Ashvattha Therapeutics has secured additional financing up to US$50 million (NZ$88.4m) for its at-home monthly subcutaneously-administered treatment for neovascular age-related macular degeneration (nAMD) and diabetic macula oedema (DMO), which has recently demonstrated substantial reduction in treatment burden in interim phase 2 trial results, said the company. 

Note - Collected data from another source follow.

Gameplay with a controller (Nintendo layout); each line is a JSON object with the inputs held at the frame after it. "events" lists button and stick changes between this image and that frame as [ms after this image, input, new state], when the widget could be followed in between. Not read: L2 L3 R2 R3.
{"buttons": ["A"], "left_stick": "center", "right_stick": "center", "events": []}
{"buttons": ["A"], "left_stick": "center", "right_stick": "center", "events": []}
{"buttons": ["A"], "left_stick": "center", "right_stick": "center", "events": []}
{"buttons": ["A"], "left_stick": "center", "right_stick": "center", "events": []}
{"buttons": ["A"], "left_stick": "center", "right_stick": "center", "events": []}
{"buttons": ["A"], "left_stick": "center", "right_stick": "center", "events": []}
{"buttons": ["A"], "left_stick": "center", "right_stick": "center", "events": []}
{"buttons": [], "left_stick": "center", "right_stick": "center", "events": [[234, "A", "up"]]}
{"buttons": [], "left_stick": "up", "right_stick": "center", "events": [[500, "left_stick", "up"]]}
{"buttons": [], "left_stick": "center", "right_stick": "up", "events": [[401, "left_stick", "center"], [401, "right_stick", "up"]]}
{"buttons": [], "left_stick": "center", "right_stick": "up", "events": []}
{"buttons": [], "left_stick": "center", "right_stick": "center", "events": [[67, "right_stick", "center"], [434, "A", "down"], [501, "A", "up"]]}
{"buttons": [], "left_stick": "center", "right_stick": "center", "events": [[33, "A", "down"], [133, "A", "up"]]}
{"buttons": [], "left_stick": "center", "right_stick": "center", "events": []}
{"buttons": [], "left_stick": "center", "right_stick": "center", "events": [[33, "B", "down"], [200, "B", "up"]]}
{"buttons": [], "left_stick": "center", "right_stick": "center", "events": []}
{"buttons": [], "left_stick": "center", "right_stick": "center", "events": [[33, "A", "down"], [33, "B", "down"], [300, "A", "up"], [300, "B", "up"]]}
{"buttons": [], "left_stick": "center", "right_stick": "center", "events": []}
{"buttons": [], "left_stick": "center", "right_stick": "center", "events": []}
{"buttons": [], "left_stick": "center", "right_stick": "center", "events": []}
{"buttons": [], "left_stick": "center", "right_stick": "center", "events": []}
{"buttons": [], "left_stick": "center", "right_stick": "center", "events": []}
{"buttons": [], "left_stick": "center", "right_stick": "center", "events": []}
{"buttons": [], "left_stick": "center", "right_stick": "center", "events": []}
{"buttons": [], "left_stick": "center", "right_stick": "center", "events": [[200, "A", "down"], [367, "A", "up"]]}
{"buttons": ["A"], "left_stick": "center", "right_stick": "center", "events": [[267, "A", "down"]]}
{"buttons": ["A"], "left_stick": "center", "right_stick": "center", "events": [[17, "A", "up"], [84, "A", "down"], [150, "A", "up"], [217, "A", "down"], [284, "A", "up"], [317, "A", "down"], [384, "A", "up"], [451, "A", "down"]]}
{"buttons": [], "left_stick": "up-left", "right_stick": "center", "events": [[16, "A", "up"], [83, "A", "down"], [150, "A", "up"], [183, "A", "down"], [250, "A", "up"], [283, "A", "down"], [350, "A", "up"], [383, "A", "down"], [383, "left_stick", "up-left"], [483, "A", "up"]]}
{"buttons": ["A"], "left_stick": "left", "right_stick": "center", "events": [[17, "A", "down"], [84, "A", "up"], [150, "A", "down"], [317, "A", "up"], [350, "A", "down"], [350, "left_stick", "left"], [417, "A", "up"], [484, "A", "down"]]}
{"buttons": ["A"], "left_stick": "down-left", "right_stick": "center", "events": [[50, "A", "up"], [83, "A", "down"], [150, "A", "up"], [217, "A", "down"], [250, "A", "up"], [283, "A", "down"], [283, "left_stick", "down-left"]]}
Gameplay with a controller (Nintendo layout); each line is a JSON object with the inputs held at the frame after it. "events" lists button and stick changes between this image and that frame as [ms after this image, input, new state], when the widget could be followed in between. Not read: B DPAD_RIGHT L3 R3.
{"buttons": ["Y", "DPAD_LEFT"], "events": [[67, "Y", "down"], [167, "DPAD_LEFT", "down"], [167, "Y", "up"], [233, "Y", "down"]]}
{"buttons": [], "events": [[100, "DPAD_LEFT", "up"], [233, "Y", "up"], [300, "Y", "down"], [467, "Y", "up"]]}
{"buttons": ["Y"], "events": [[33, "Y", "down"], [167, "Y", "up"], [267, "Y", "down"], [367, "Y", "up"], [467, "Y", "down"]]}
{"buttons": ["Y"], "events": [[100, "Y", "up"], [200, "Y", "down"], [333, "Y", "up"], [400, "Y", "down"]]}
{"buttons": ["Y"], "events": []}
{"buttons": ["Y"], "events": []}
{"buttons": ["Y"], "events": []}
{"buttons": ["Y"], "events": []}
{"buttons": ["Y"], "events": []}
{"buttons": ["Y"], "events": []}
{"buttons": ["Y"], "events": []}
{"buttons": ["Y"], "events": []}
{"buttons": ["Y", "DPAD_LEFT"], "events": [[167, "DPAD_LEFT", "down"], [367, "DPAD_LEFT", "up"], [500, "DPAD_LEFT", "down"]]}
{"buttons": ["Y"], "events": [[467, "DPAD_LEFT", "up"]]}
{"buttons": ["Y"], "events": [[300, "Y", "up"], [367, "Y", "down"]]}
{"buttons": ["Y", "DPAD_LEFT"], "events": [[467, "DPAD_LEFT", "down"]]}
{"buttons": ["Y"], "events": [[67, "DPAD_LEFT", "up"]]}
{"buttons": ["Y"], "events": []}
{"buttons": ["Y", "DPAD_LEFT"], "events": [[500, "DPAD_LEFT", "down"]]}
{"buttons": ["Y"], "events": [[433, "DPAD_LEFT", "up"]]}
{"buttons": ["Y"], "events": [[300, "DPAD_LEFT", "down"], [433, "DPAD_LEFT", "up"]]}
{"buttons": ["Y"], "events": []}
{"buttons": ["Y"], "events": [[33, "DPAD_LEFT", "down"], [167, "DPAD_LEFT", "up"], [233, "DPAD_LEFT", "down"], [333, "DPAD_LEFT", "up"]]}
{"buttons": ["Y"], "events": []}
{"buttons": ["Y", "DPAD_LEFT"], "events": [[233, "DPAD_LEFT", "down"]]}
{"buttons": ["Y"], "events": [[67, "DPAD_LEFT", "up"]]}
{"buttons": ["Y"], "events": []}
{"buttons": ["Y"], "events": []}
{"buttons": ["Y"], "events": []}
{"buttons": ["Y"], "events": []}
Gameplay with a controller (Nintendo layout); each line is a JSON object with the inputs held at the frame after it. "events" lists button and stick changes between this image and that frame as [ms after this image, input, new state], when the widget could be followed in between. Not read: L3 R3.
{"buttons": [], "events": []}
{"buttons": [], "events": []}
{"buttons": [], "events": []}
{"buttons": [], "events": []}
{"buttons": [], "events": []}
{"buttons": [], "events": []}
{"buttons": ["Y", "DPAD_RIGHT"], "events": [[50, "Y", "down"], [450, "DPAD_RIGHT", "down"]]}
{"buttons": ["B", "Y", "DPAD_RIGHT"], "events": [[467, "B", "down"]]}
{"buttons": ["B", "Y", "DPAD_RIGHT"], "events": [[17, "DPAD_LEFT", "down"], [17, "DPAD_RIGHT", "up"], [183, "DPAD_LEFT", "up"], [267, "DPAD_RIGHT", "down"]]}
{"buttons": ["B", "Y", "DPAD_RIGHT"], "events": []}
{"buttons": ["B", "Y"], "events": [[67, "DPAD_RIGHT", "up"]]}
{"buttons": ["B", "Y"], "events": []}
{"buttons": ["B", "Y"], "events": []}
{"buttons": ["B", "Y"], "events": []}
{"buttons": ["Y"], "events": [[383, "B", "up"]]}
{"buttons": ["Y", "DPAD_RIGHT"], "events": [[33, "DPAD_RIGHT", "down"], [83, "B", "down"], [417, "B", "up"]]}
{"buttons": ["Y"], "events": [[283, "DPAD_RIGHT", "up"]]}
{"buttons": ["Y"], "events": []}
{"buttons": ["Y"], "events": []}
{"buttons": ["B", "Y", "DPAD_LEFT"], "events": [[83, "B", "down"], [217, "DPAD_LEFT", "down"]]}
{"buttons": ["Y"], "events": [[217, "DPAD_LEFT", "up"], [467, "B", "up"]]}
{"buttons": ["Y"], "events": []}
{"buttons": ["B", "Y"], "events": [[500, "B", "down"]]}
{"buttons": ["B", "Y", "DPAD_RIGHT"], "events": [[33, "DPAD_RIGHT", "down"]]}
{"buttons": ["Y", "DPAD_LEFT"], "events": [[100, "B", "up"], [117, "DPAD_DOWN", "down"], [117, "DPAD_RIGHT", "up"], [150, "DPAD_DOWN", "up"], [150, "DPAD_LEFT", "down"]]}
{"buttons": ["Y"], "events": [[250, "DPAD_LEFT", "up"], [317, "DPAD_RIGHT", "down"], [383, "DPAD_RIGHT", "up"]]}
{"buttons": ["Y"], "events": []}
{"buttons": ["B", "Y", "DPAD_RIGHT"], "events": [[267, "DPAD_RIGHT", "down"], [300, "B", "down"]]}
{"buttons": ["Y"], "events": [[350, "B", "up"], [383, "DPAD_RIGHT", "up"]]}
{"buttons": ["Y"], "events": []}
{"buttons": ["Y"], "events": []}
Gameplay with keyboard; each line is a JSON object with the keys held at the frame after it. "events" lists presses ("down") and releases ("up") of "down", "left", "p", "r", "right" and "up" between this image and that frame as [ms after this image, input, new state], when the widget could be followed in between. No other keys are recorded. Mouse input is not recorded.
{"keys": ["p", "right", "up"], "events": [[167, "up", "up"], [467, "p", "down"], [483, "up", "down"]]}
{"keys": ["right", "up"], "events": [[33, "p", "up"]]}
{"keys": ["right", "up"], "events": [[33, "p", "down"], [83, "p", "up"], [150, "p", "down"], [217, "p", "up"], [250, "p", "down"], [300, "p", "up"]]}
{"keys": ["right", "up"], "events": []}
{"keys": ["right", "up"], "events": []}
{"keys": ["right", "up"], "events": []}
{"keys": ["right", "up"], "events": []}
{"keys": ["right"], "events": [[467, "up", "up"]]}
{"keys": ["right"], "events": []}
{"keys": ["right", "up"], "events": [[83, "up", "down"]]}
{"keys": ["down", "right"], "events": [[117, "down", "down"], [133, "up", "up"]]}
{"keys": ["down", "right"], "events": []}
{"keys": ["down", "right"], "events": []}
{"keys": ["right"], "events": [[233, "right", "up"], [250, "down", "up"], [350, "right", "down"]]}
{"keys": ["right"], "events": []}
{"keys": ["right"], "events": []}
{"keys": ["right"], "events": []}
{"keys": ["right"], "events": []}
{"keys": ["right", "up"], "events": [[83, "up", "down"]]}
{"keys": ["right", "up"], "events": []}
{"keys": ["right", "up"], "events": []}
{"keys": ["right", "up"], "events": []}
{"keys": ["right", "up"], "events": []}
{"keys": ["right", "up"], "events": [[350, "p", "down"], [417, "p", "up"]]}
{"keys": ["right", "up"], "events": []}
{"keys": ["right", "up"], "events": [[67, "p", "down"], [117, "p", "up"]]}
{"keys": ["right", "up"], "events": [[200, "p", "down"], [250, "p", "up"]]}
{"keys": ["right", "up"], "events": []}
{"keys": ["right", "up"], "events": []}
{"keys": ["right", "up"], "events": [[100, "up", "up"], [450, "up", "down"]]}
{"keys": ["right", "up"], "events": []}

The ongoing trial in patients with nAMD (wet AMD) and DMO is evaluating the novel, proprietary nanomedicine, migaldendranib (a hydroxyl dendrimer therapeutic or HDT), which is administered every two or four weeks for up to 40 weeks after a single intravitreal injection of aflibercept (2mg). Subjects completing 24 weeks have needed less supplemental aflibercept compared to 24 weeks prior to enrolment, while visual acuity has been maintained, and sustained reductions in subretinal fluid have been observed with an excellent safety profile, said an Ashvattha statement.  

Unlike all other clinical stage approaches, this demonstrates a benefit to patients who have bilateral disease with a well-tolerated systemic therapy, said Ashvattha CEO Jeff Cleland. “Over 40% of wet AMD and over 90% of DMO subjects in our trial had bilateral disease that would require both eyes to receive injections of current products or clinical candidates. We look forward to sharing detailed results at upcoming medical conferences in 2025.” 

The additional funding is led by Tribe Capital with existing investors led by Natural Capital and will enable Ashvattha to complete the ongoing phase 2 ophthalmology trial and phase 1/2 neuroinflammation trial.